Médine, le boulet

par Laurent Joffrin |  publié le 21/08/2023

Deux maires écologistes, de Strasbourg et de Bordeaux, ont décidé de ne pas venir aux universités d’été où le rappeur doit s’exprimer. Ébranlé, divisé, le parti vert paie le prix d’une invitation hautement douteuse

Laurent Joffrin

Perseverare, diabolicum… L’erreur de Marine Tondelier, qui a invité à son université d’été un rappeur au passé louche, pouvait se comprendre. Les citations de Médine qu’on lui opposait étaient anciennes, il était la cible de la droite et de l’extrême-droite, qu’il récusait dans ses textes, il arguait d’une conversion à l’antiracisme. On pouvait se tromper, errare humanum est. Mais une fois établis ses liens avec des associations influencées par les Frères musulmans et, surtout, depuis son tweet à forte connotation antisémite adressé à Rachel Khan, le doute s’était dissipé : le personnage n’est pas recommandable. Pourtant la cheffe écologiste a maintenu son invitation. Perseverare diabolicum. Persévérer, est diabolique…

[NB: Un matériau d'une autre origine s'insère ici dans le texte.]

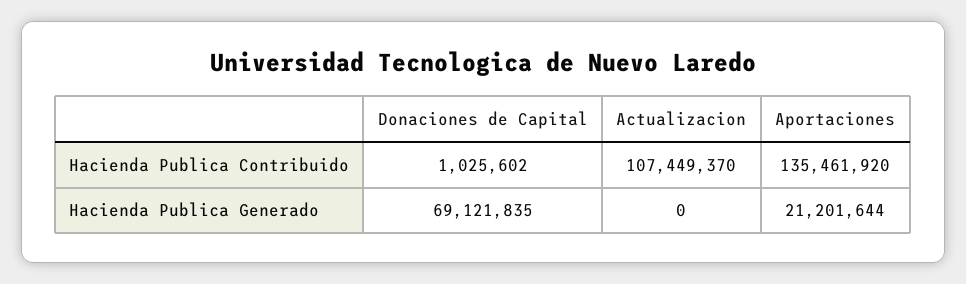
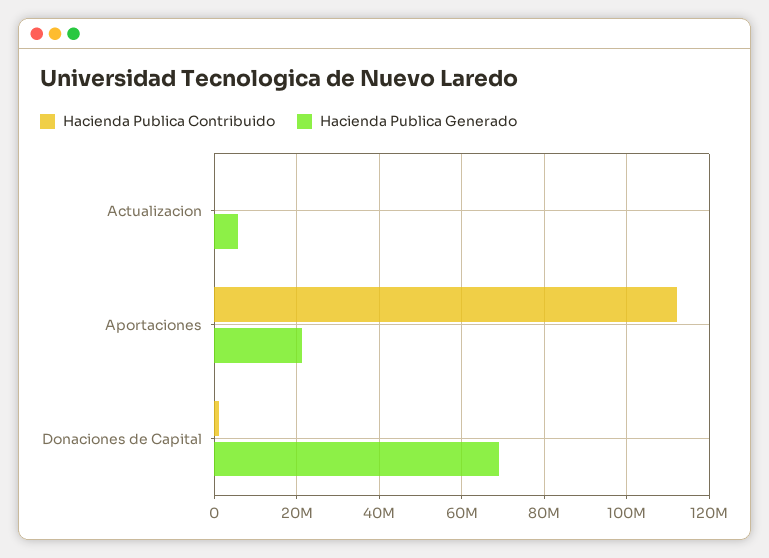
  {
    "Hacienda Publica Contribuido": {
      "Donaciones de Capital": 1025602,
-     "Actualizacion": 107449370,
+     "Actualizacion": 0,
-     "Aportaciones": 135461920
+     "Aportaciones": 112000000
    },
    "Hacienda Publica Generado": {
      "Donaciones de Capital": 69121835,
-     "Actualizacion": 0,
+     "Actualizacion": 6000000,
      "Aportaciones": 21201644
    }
  }

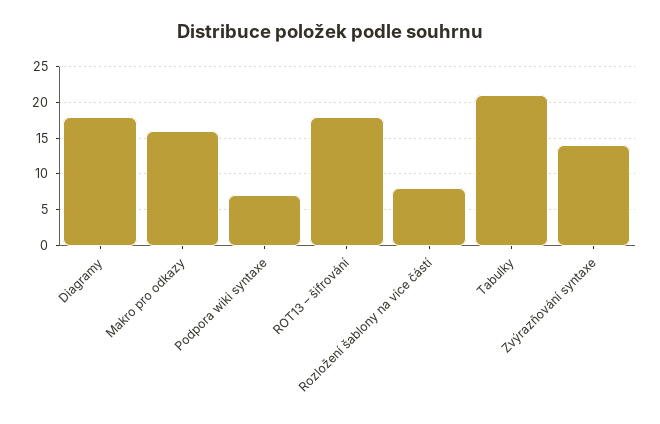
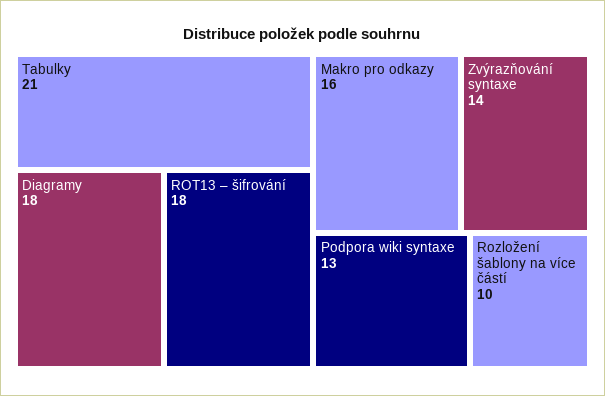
  {
    "Diagramy": 18,
    "Makro pro odkazy": 16,
-   "Podpora wiki syntaxe": 7,
+   "Podpora wiki syntaxe": 13,
    "ROT13 – šifrování": 18,
-   "Rozložení šablony na více částí": 8,
+   "Rozložení šablony na více částí": 10,
    "Tabulky": 21,
    "Zvýrazňování syntaxe": 14
  }

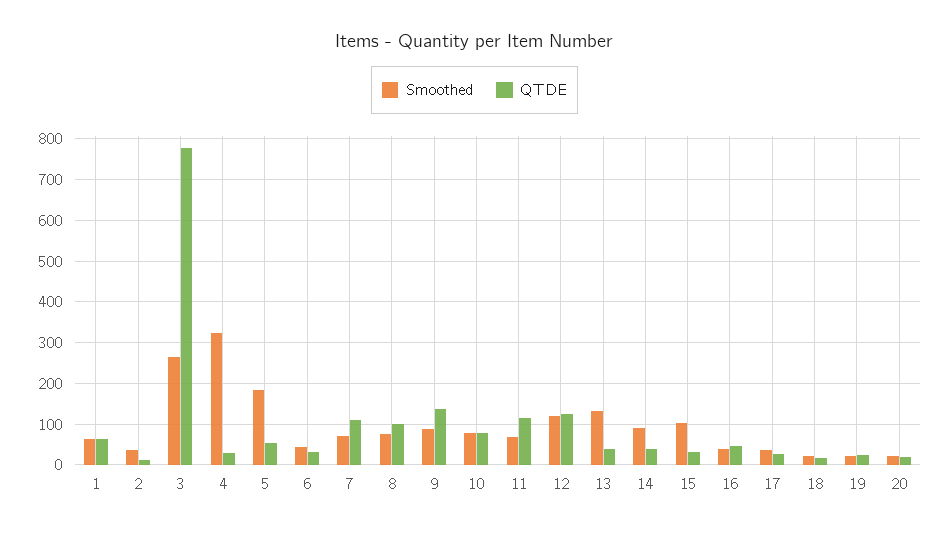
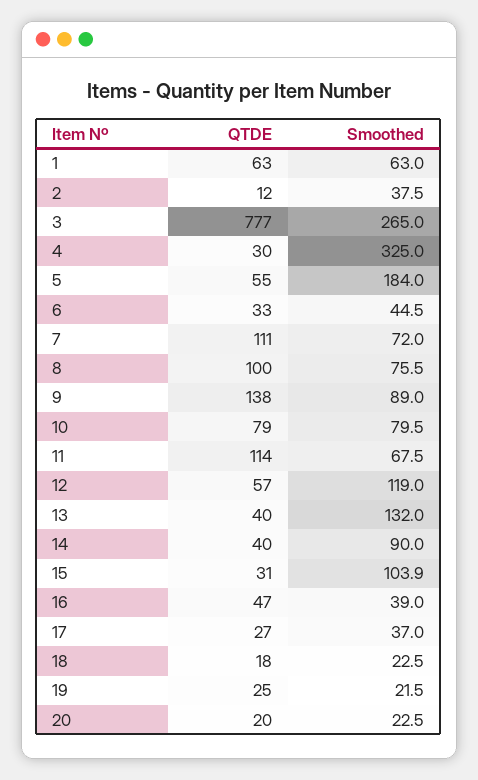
  {
    "Smoothed": {
      "1": 63,
      "2": 37.5,
      "3": 265,
      "4": 325,
      "5": 184,
      "6": 44.5,
      "7": 72,
      "8": 75.5,
      "9": 89,
      "10": 79.5,
      "11": 67.5,
      "12": 119,
      "13": 132,
      "14": 90,
      "15": 103.9,
      "16": 39,
      "17": 37,
      "18": 22.5,
      "19": 21.5,
      "20": 22.5
    },
    "QTDE": {
      "1": 63,
      "2": 12,
      "3": 777,
      "4": 30,
      "5": 55,
      "6": 33,
      "7": 111,
      "8": 100,
      "9": 138,
      "10": 79,
      "11": 114,
-     "12": 120,
+     "12": 57,
      "13": 40,
      "14": 40,
      "15": 31,
      "16": 47,
      "17": 27,
      "18": 18,
      "19": 25,
      "20": 20
    }
  }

Marine Tondelier en paie le prix politique. Plusieurs personnalités notables de l’écologie politique, Noël Mamère, Karima Delli, Sandrine Rousseau, ont condamné cette invitation, portant la zizanie à l’intérieur du parti vert. Et voici que deux maires écologistes importants, Jeanne Barseghian à Strasbourg, Pierre Hurmic à Bordeaux, ont annoncé qu’ils ne viendraient pas, ayant mieux à faire que d’assister à un débat douteux. Ainsi les Verts, plutôt que d’interpeller, en ces temps de canicule, le pouvoir et l’opinion sur les retards de la lutte pour le climat – qui leur importe en principe – se sont empêtrés dans cette grotesque et saumâtre série d’été sur les cinquante nuances d’antisémitisme qu’ils croient déceler.

Il faut dire que les arguments employés par Marine Tondelier n’ont guère servi sa cause. Au lieu de rappeler que l’antisémitisme, comme le racisme en général, est inexcusable en tout état de cause, elle s’est lancée dans une étrange casuistique en distinguant un antisémitisme conscient, volontaire, à rejeter absolument, et un autre, moins grave, qu’elle explique par « la maladresse », « l’ignorance » ou « la bêtise ». Catégorie dans laquelle elle range manifestement le rappeur Médine, qui a dû apprécier à sa juste valeur la laborieuse excuse excipée par son hôte. Pour se définir, il doit donc choisir entre trois adjectifs : maladroit, ignorant ou bête ; il devra aussi faire amende honorable sous la surveillance pointilleuse de ceux qui l’ont invité. À l’hypocrisie et à la confusion mentale, Tondelier ajoute le paternalisme. Réussite totale.

D’autant qu’une question gênante se pose désormais. En minimisant l’antisémitisme de Médine, Tondelier accrédite le soupçon qui touche une partie de la gauche. Le préjugé antisémite, quand il émane des cités, serait donc moins gênant que le racisme en général. Dans cette vision complaisante, on place implicitement les juifs dans la catégorie des dominants, excusant ainsi l’inimitié que leur voue les dominés. Ce qui reviendrait, pour parler clair, à justifier l’antisémitisme… On reconnaît là les thèses développées par les « Indigènes de la République », notamment par Houria Bouteldja, théoricienne du communautarisme décolonial (voir son livre Les Blancs, les Juifs et nous). Voilà un soupçon que Marine Tondelier serait avisée de dissiper rapidement, sauf à rendre un très mauvais service à la gauche tout entière.